(Human pose keypoint data)

"""

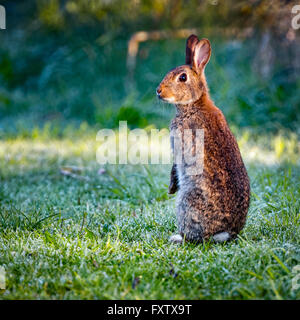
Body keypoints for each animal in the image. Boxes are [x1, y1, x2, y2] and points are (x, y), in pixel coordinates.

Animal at [157, 35, 251, 244]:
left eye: (182, 77)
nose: (159, 91)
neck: (193, 104)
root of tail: (225, 232)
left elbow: (176, 165)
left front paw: (171, 187)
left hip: (186, 201)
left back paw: (177, 238)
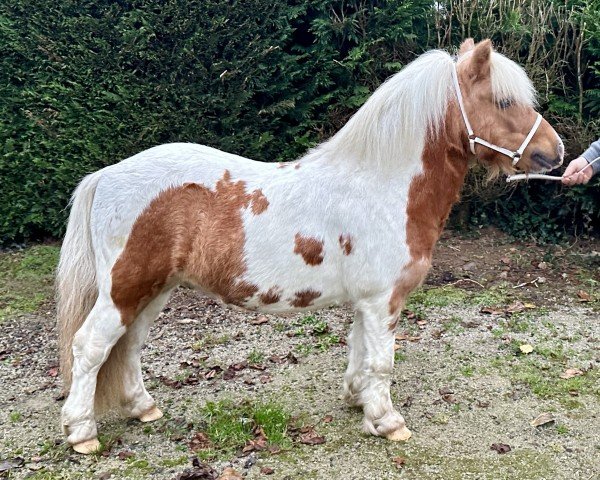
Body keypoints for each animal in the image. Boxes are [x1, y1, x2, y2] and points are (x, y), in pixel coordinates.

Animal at [55, 38, 564, 454]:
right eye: (503, 101)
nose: (555, 152)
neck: (382, 186)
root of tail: (108, 174)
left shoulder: (365, 302)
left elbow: (359, 352)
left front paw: (358, 401)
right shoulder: (383, 300)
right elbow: (382, 361)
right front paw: (387, 421)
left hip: (153, 291)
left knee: (130, 346)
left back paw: (143, 408)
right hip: (125, 289)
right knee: (91, 347)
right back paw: (82, 432)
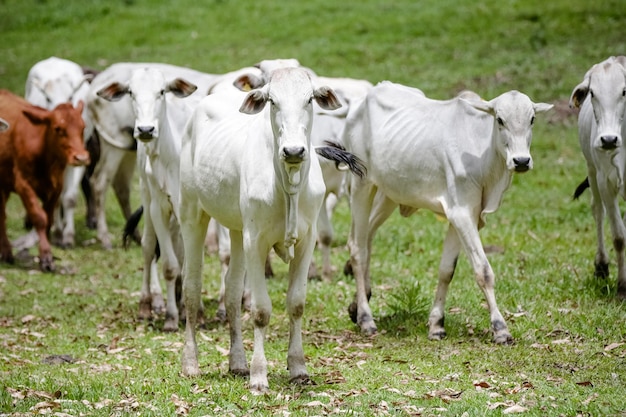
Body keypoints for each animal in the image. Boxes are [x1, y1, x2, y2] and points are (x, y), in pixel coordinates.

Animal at [0, 88, 89, 270]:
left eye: (83, 127)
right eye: (58, 128)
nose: (81, 158)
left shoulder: (56, 188)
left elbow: (48, 219)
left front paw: (46, 254)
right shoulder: (23, 184)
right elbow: (39, 218)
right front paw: (46, 257)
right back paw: (6, 252)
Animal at [96, 67, 197, 328]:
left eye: (161, 91)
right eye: (131, 92)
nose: (145, 130)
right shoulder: (159, 208)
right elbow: (171, 265)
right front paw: (172, 317)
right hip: (146, 195)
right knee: (149, 246)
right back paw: (148, 305)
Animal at [178, 66, 364, 392]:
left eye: (309, 100)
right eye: (272, 102)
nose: (294, 150)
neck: (288, 183)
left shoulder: (306, 241)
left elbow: (296, 303)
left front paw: (298, 368)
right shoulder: (256, 242)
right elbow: (261, 310)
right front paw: (259, 375)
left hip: (237, 230)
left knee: (232, 291)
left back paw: (237, 362)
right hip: (192, 214)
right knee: (191, 286)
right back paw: (191, 363)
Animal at [342, 81, 552, 342]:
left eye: (532, 119)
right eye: (500, 120)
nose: (521, 161)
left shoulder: (462, 217)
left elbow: (446, 270)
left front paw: (436, 324)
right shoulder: (461, 213)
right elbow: (483, 271)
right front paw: (500, 327)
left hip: (389, 193)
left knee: (366, 237)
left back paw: (356, 306)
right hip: (361, 183)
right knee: (358, 248)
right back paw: (365, 318)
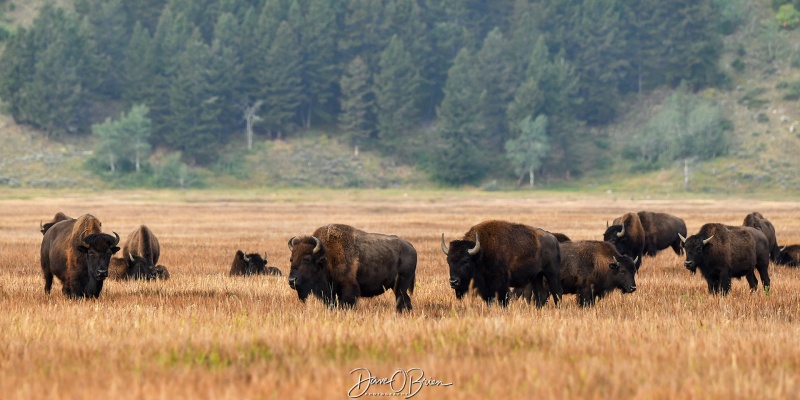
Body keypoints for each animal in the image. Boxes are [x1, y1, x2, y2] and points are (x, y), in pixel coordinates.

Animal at [286, 222, 416, 312]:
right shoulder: (331, 294)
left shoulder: (348, 290)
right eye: (291, 259)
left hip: (401, 286)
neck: (327, 256)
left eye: (307, 260)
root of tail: (411, 247)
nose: (292, 281)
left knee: (402, 300)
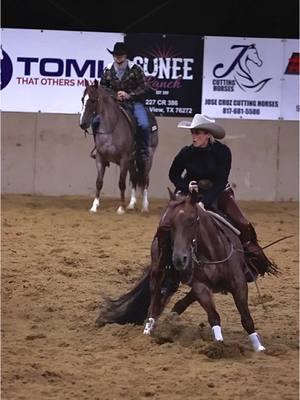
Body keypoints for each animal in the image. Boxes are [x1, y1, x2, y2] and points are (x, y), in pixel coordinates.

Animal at [79, 79, 159, 214]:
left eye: (93, 100)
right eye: (82, 99)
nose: (82, 123)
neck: (111, 128)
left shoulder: (123, 159)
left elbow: (121, 183)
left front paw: (121, 208)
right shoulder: (100, 158)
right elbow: (99, 182)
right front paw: (94, 207)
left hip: (148, 158)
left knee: (145, 179)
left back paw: (144, 207)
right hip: (131, 161)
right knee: (134, 178)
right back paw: (131, 204)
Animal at [97, 192, 278, 352]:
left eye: (192, 221)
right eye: (171, 225)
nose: (179, 259)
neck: (214, 254)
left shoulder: (239, 284)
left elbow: (246, 318)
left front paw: (259, 347)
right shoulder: (200, 286)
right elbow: (213, 315)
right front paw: (219, 345)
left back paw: (173, 315)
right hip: (158, 269)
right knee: (155, 295)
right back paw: (149, 326)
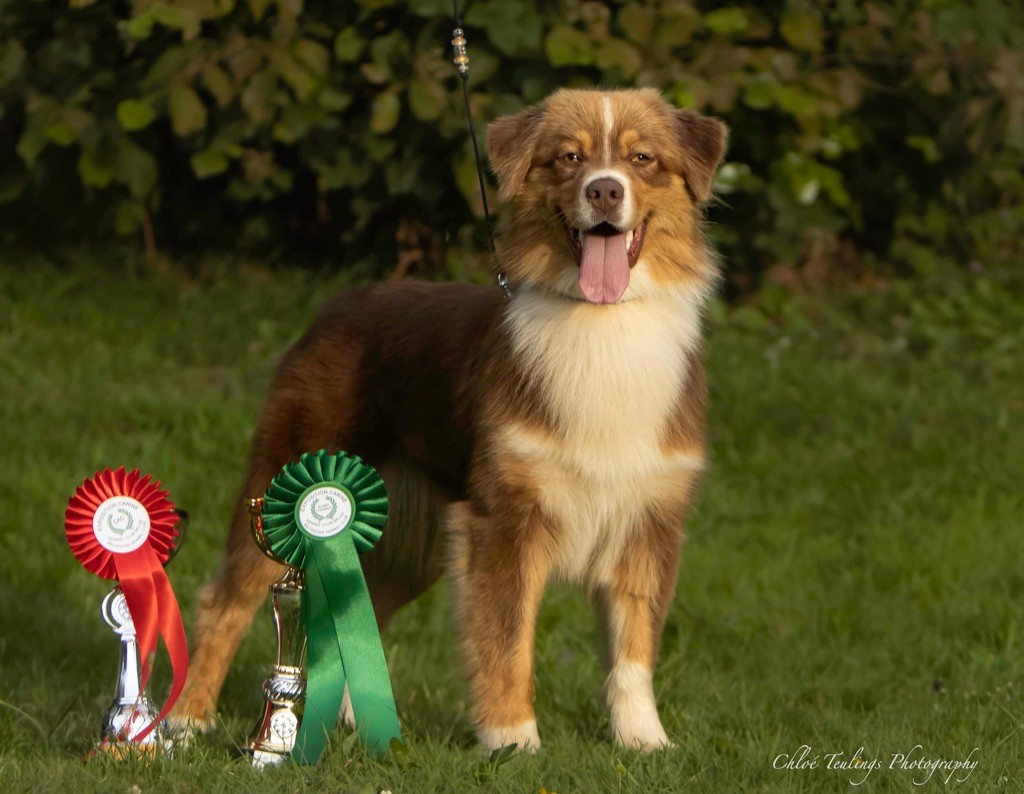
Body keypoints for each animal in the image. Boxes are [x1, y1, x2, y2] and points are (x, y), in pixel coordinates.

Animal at [169, 87, 729, 749]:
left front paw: (645, 742)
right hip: (285, 490)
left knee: (361, 609)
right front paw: (514, 740)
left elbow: (635, 649)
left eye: (643, 159)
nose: (604, 191)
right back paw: (184, 721)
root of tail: (339, 303)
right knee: (225, 602)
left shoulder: (650, 520)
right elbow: (507, 639)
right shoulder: (503, 517)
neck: (602, 323)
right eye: (569, 157)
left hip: (405, 536)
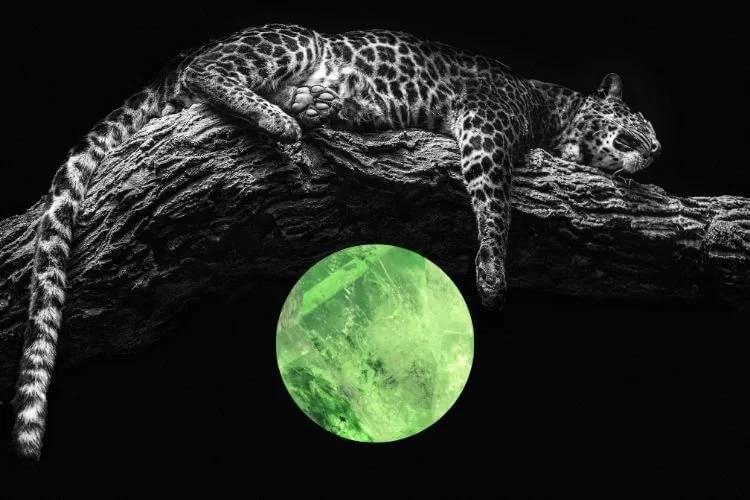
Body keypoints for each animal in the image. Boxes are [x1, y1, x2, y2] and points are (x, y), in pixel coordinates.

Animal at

"""

> [WORK INSTRUCTION] Whenever the string "tail" shows up in a line above, copy that line.

> [ANSWER TO THE EXERCISE]
root of tail: (225, 232)
root of tail: (108, 174)
root of tail: (411, 247)
root of tail: (339, 303)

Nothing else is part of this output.